Indeed, the economics of cheap crude don't work for Saudi Arabia and most of the world's other oil exporters.  The break-even point is $98 a barrel for the House of Saud and even higher for countries like Russia ($105); Iran ($131), Iraq ($111) and Venezuela ($161).  Falling oil prices are creating havoc for national budgets that depend on energy exports, and the current trend could prove catastrophic for regimes in Libya, Yemen and even Algeria, which have only a tenuous hold on power.

Meanwhile, regional instability is creating new opportunities for ISIS and other Islamic terrorist organizations, which could gain control of more oil fields in places like Libya and Nigeria.  There is also the matter of Iran or Russia formenting new crises, to boost crude prices and force concessions from countries dependent on their energy supplies (read: Western Europe).
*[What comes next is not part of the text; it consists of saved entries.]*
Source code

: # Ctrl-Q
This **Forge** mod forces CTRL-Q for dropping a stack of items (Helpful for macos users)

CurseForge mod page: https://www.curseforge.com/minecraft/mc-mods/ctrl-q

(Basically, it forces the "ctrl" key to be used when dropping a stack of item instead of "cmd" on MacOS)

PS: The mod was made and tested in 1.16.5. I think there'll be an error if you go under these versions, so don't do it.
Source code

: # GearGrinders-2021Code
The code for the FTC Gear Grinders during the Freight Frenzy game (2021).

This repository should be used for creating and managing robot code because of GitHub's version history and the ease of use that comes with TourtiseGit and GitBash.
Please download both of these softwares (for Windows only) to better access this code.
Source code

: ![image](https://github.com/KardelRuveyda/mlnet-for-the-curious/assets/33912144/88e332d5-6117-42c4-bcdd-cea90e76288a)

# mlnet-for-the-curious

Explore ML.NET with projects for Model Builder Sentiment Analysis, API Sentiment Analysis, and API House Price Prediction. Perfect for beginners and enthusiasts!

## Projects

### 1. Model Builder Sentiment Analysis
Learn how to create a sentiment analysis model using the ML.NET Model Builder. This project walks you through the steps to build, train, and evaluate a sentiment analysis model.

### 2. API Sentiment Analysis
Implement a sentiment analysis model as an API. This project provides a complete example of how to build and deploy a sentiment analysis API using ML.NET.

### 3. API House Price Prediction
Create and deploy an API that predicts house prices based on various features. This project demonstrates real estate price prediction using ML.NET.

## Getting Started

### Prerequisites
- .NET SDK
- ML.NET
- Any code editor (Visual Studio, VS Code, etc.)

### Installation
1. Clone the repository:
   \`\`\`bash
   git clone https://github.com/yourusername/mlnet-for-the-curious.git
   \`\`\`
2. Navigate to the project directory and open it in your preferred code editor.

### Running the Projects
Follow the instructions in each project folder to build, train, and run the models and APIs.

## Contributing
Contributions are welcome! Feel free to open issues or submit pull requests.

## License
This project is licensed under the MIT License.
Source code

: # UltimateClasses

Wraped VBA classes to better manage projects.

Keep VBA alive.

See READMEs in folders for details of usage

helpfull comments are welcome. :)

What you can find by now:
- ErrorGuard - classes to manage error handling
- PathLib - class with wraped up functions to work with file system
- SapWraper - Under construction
All the more reason to accelerate energy production in the U.S., and become a net exporter of crude and natural gas.  There is more than a touch of irony in all of this; first, the fracking revolution will achieve what everyone said was impossible--allowing America to become energy independent, with all the power and privileges that come with that status.  Secondly, as the oil producers of the Middle East slide further into chaos, they will call on--you guessed it--the United States to rescue them from the fundamentalist forces they unleashed.  At what point do we decide enough is enough and tell them to take that proverbial flying leap?
  



3 comments:

Just My 2¢ said...

Howdy,
I'm a petroleum engineer. Decisions by state-owned oil companies have a huge impact on the petroleum market because the vast majority of world crude oil production is owned by national energy companies. This makes crude oil pricing a common political issue.

Remember that in the late 1980's, President Reagan negotiated with the Saudis in secret to depress world oil prices in order to weaken the economy of the USSR. History shows that it worked... at the expense of energy company staff such as myself.
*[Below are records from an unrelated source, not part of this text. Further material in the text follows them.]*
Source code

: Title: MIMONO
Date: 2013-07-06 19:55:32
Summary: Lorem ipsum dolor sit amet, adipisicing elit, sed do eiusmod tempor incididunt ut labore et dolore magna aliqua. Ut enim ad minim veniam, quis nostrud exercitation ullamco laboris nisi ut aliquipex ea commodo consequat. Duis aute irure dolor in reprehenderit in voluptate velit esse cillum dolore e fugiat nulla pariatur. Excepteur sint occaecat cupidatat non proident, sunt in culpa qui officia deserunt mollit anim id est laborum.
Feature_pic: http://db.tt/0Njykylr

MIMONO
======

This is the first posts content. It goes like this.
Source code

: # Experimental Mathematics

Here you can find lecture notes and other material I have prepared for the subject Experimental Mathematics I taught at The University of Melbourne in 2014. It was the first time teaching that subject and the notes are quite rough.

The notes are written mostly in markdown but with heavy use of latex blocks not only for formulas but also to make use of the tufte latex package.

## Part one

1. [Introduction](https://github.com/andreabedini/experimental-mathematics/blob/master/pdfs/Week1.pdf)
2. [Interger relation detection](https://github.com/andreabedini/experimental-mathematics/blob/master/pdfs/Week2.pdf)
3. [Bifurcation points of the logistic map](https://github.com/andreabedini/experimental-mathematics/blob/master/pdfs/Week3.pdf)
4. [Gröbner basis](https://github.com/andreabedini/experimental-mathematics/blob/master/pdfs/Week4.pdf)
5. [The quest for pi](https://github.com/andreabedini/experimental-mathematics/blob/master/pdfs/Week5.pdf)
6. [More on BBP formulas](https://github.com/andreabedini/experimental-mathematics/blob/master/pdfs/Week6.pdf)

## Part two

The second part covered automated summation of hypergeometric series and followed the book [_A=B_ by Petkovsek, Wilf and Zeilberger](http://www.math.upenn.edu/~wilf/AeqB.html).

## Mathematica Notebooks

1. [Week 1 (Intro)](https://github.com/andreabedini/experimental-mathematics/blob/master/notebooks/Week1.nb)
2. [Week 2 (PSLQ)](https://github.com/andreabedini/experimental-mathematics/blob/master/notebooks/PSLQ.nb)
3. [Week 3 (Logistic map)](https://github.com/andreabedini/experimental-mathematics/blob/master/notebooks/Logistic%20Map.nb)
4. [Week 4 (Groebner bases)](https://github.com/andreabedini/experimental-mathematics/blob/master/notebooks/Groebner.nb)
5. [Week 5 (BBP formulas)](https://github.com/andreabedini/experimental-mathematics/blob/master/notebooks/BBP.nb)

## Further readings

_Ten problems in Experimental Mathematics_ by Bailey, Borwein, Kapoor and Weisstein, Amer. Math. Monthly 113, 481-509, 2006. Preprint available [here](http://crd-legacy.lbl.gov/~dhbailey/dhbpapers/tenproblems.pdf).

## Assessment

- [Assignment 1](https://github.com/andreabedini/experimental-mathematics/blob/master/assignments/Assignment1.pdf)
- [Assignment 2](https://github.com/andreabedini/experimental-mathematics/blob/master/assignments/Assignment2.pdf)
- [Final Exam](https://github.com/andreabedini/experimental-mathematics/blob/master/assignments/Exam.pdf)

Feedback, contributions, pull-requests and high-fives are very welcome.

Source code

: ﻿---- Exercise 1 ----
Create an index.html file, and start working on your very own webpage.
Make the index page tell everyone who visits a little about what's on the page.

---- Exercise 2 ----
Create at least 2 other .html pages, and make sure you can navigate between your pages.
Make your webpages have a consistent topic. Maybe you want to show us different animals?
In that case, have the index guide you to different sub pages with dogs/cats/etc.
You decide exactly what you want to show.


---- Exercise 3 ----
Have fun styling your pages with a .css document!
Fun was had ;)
Yeah, depressed oil prices are a function of larger supply, but don't underestimate the impact on world economies and the role of strategic politics.

The Savage Possum said...

With the "Howdy" lead in, you must be an Ag. I agree with your statement having lived through 3 busts in O&G pricing. The other net effect is the large & major O&G companies will start to bail out of the stylish market of resource plays with their hyperbolic declines in production. All-in-all, resource plays are a Ponzi scheme based on lease availability. In the USA, the majors are going to make the "Ma & Pa" oil companies rich once they wake up to the fact that they can't economically support their plays without additional adjacent land to drill on & as those high IP's decline (to 25 BOPD over 60 years).

TrT said...

The article in question uses two different price measures.
It costs shale drillers 40dollars to pump a barrel.
It doesn't cost Venezuela 4x that.
They need 4x that to fund their government from oil.

I still maintain that shale is a very secondary target here.
The saudis take a lot of #%*£ from the smaller members of OPEC like Venezuela and Iran, who like to talk tough and expect Saudi to actually make the sacrifice for them.
And Russia, who's hostility was always going to provoke a response.

High oil prices don't benefit the Saudis if the money bankrolls a host of hostile regimes.